Louise Hyde, Staff Nurse
A Norwich Staff Nurse has spoken of the positive impact which small actions can make to the lives of patients with dementia and their families during Dementia Action Week.
Louise Hyde has worked on Beach Ward at the Julian Hospital, which is an acute admission ward for people with dementia run by Norfolk and Suffolk NHS Foundation Trust (NSFT), since November.
She has described the enjoyment she gets from working with patients and their families and the importance of getting to know each individual so that you can help them take part in activities which are meaningful to them – in turn boosting confidence and maintaining independence.
"I decided to move to Beach Ward as I wanted a new challenge and older persons' care was a completely new area to me," said Louise, who previously worked as an adult mental health nurse within the community. "It seemed like a good opportunity to use my skills in a different way.

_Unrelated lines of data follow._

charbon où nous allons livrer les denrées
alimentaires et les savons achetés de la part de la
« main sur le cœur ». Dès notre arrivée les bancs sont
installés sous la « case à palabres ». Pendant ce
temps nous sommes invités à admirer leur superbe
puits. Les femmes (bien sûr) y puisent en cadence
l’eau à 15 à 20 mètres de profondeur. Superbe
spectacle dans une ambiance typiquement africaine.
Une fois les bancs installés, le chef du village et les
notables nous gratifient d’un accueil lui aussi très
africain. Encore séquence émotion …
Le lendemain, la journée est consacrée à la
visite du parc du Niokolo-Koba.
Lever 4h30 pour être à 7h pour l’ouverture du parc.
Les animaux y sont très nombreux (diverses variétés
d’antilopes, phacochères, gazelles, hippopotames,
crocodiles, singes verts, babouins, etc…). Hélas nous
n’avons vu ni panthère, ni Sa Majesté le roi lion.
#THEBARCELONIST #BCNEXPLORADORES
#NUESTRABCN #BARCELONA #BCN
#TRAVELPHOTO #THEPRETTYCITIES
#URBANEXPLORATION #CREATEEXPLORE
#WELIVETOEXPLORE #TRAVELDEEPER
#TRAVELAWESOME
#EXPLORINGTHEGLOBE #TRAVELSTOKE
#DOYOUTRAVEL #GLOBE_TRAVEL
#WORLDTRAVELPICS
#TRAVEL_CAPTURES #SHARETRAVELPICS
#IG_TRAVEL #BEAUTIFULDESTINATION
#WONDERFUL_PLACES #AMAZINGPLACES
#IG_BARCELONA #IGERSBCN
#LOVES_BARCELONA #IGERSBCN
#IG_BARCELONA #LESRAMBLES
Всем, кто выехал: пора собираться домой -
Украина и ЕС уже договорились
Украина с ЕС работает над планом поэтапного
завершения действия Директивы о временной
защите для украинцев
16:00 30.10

"It's a steep learning curve and there's lots to think about as our ageing population can have complex physical health issues as well as mental health challenges, but I'm really enjoying it so far and am relishing the opportunity to work with a different patient group.
"When people come to us they have often reached crisis point, which can be really stressful for both the individual and their loved ones. It's vital for us to support families and carers as well as the patient – they are such an important source of information and are often key in telling us how to keep the lines of communication open. That is so important as the patient can be frightened because they are in unfamiliar surroundings – any barriers to communication can add to that confusion and make them feel very frustrated and vulnerable.
"I enjoy having so much direct patient contact and being able to provide patient-centred support as people progress on their recovery journey. We try to make sure we focus on what is important to them and what activities they would like to do on a day-to-day basis so that we can maintain as much of their independence as possible.
"One small thing which makes a difference to our patients is approaching them all as individuals. It's vital that we find out as much as we can about each patient, involve their families and get to understand a bit about their lives so that we can provide the best possible care and encourage and support them to take part in meaningful activities in a safe way.
"Sometimes it can seem like you are taking really small steps, but it can also be incredibly rewarding as you feel you are making a real difference to the individual patient and their quality of life."